Bereitgestellter Text:
# Netbeans 5.0 mit Java 1.6 und Gtk



## miketech (27. Feb 2006)

Hi zusammen,

ich habe hier Netbeans 5.0 und Java 1.6 Beta1 installiert. Nun wollte ich unter meinem Linux gerne mal Netbeans mit Java 1.6 und vor allem dem neuen Gtk Look and Feel testen. Ich habe Netbeans so konfiguriert, dass es Java 1.6 verwendet, was mir im About-Dialog auch bestätigt wird. Aber dennoch habe ich kein Gtk Look and Feel, sondern immer noch das bekannte Swing aus Java 5. Habe ich irgendwas vergessen? Oder gibts in der Beta1 vielleicht kein Gtk?

Gruß

Mike


----------



## L-ectron-X (28. Feb 2006)

In früheren Versionen wurde das LAF für die IDE (das willst du doch, oder?) in einer Datei namens ide.cfg festgelegt.
Bspw. für das Metal LAF musste diese Zeile in dieser Datei stehen:


> --laf javax.swing.plaf.metal.MetalLookAndFeel


Wenn die beiden Minuszeichen zu beginn der Zeile entfernt werden, bekommt NetBeans automatisch das System-LAF.

Bereitgestellte Angaben:
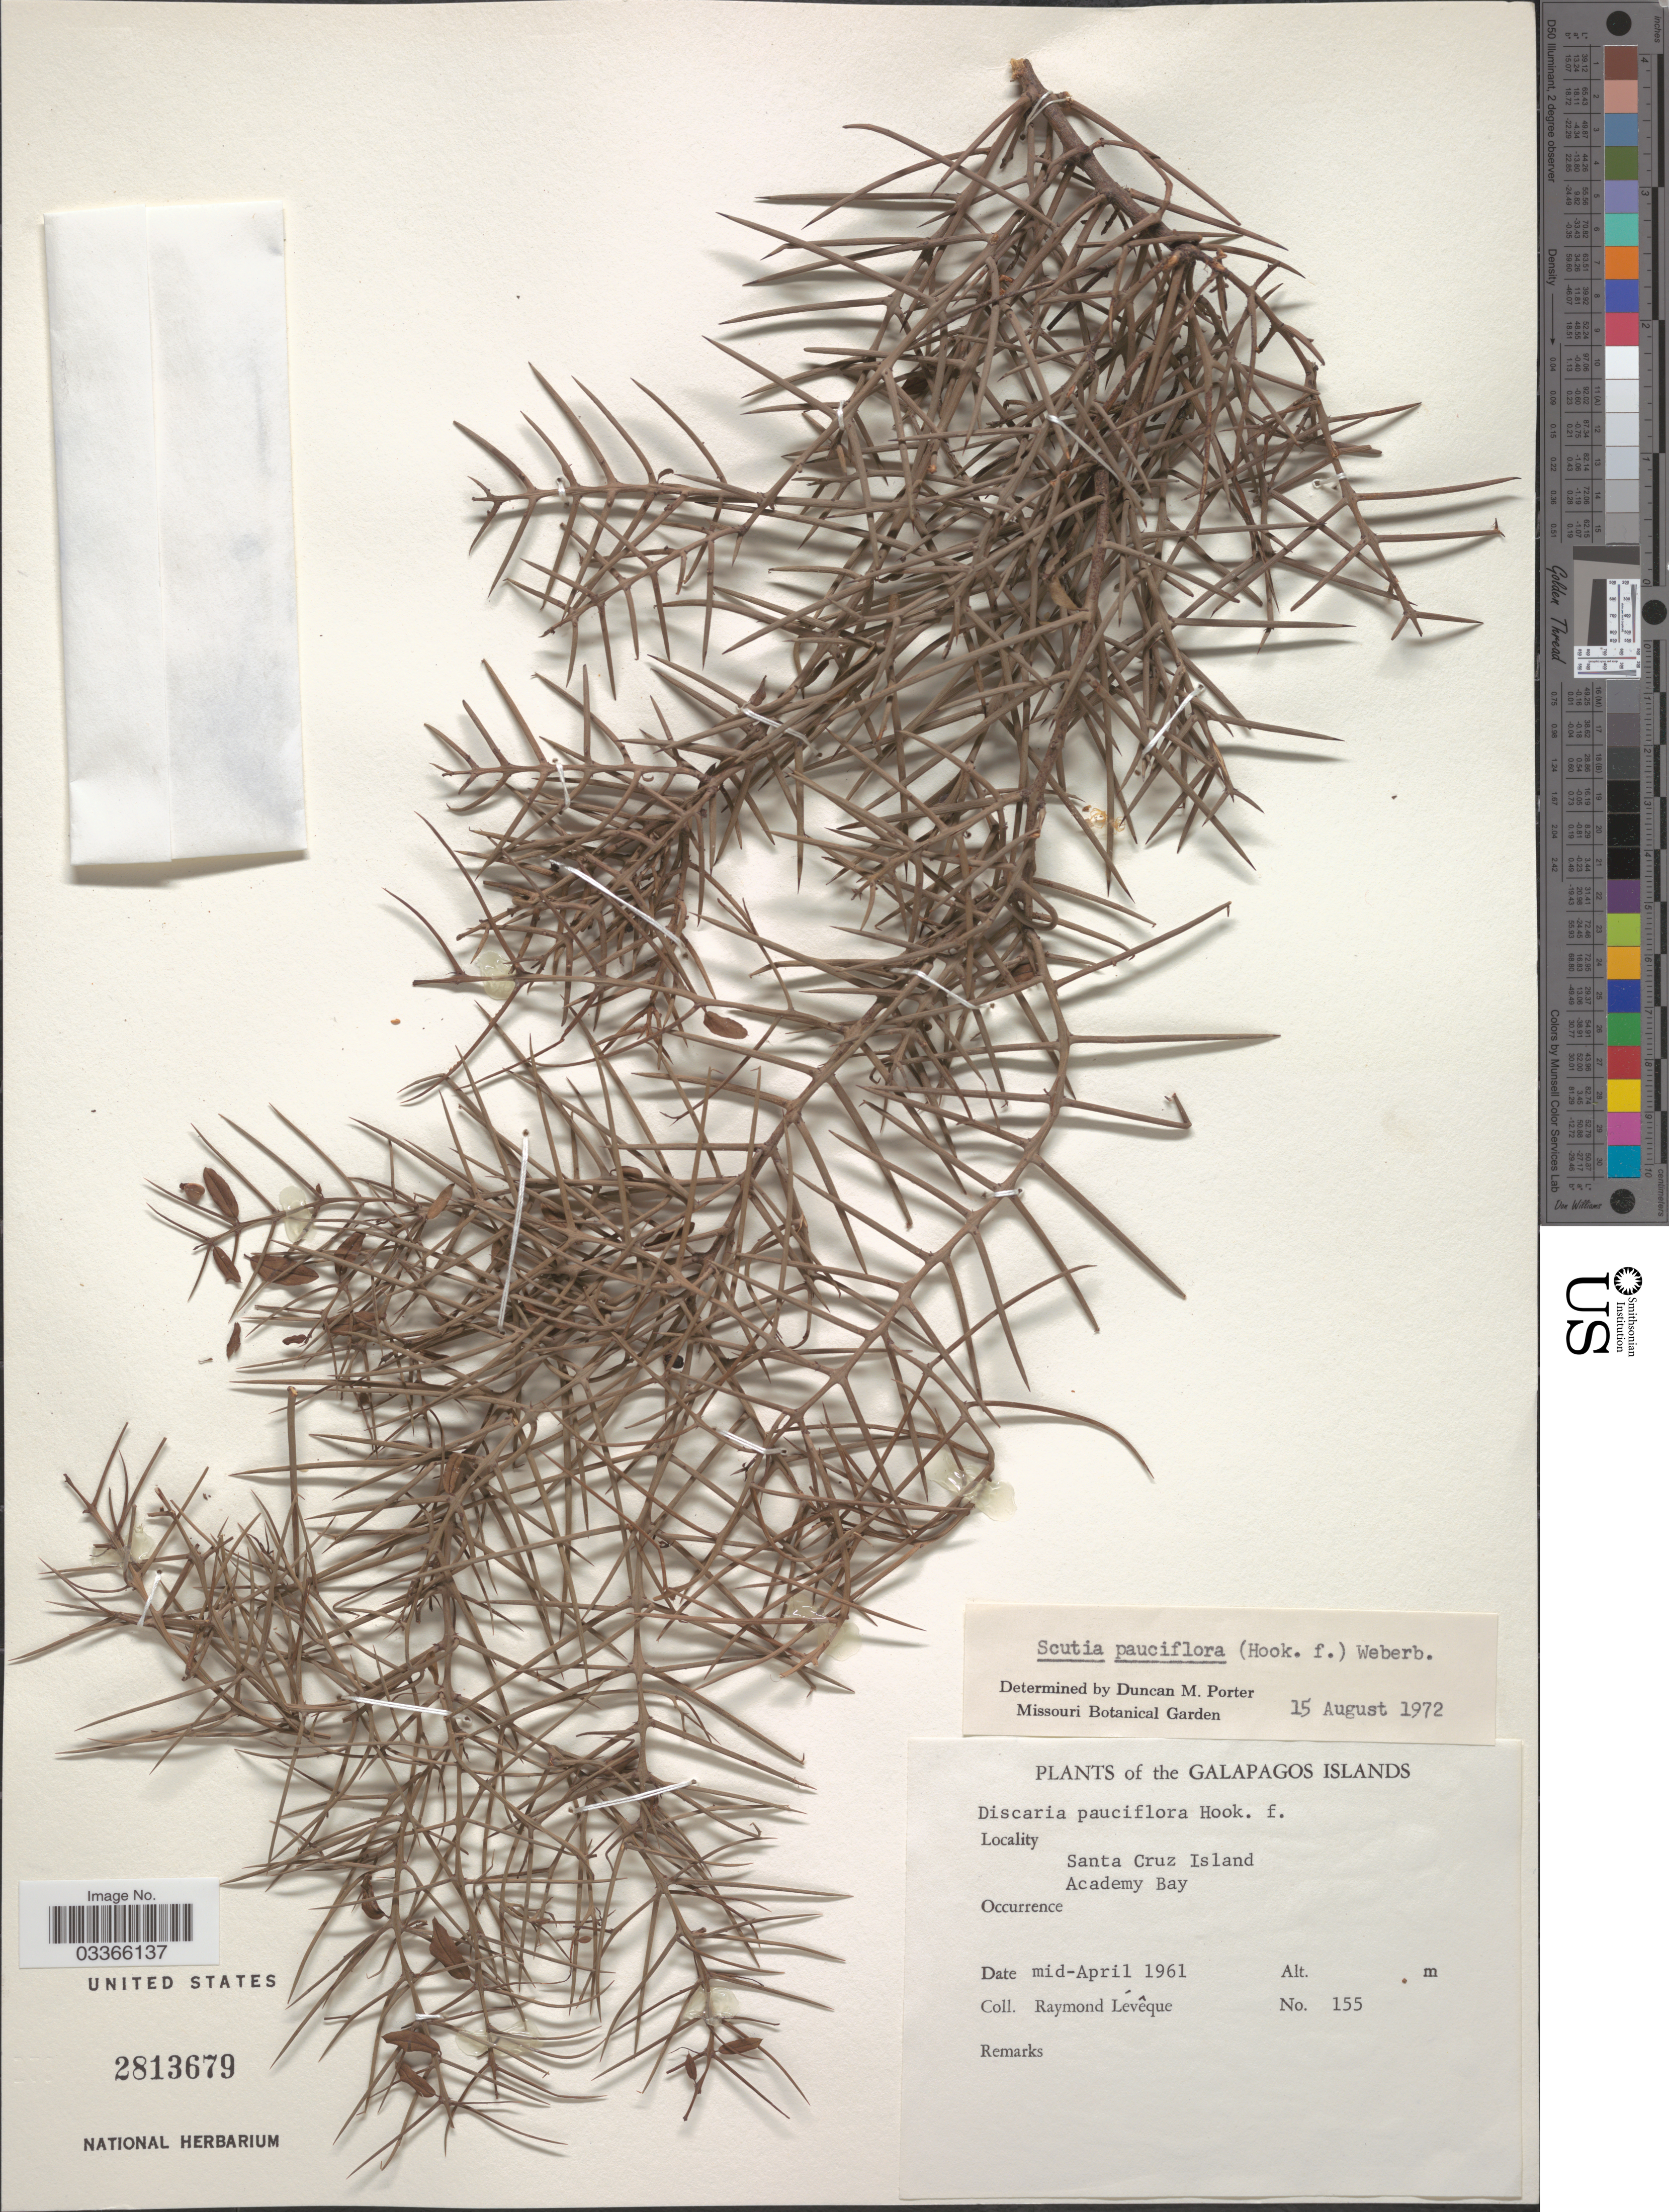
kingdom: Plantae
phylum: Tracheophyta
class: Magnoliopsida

Arbeitsanweisungen:
**a)** Gib den Absatz aus dem Thread zu Netbeans und Gtk, der mit „ich habe hier Netbeans 5.0“ beginnt, als kurze Liste wieder. Die wesentlichen Angaben müssen erhalten bleiben.
**b)** Beantworte anhand des Threads zu Netbeans und Gtk diese Fragen:
(i) Welche Java-Version hat miketech neben Netbeans 5.0 installiert?
(ii) In welcher Datei wurde laut L-ectron-X in früheren Versionen das LAF für die IDE festgelegt?
(iii) Welche Zeile musste für das Metal LAF in dieser Datei stehen?
**c)** Schreib bitte den Thread zu Netbeans und Gtk nach seinem letzten Satz weiter.

Antworten in Reihenfolge:
**a)**
- Installiert: Netbeans 5.0 und Java 1.6 Beta1
- Ziel: unter Linux Netbeans mit Java 1.6 und vor allem dem neuen Gtk Look and Feel testen
- Netbeans ist auf Java 1.6 eingestellt, der About-Dialog bestätigt das
- Problem: Statt Gtk erscheint weiterhin das bekannte Swing aus Java 5
- Offene Fragen: Wurde etwas vergessen, oder fehlt Gtk in der Beta1?

**b)**
(i) Java 1.6 Beta1
(ii) In der Datei ide.cfg
(iii) --laf javax.swing.plaf.metal.MetalLookAndFeel

**c)**
Bei NetBeans 5.0 habe ich mir das noch nicht angesehen...


----------



## Caffè Latte (3. Mrz 2006)

Hi,

die Datei heisst jetzt "netbeans.conf" und ist im etc-Verzeichnis der Installation (jedenfalls unter Linux). Das ganze geht auch über die Kommandozeile:

/opt/netbeans-5.0/bin/netbeans --laf com.sun.java.swing.plaf.gtk.GTKLookAndFeel  --jdkhome /opt/jdk1.6.0

Geht wunderbar, sieht gut aus und ist subjektiv schneller.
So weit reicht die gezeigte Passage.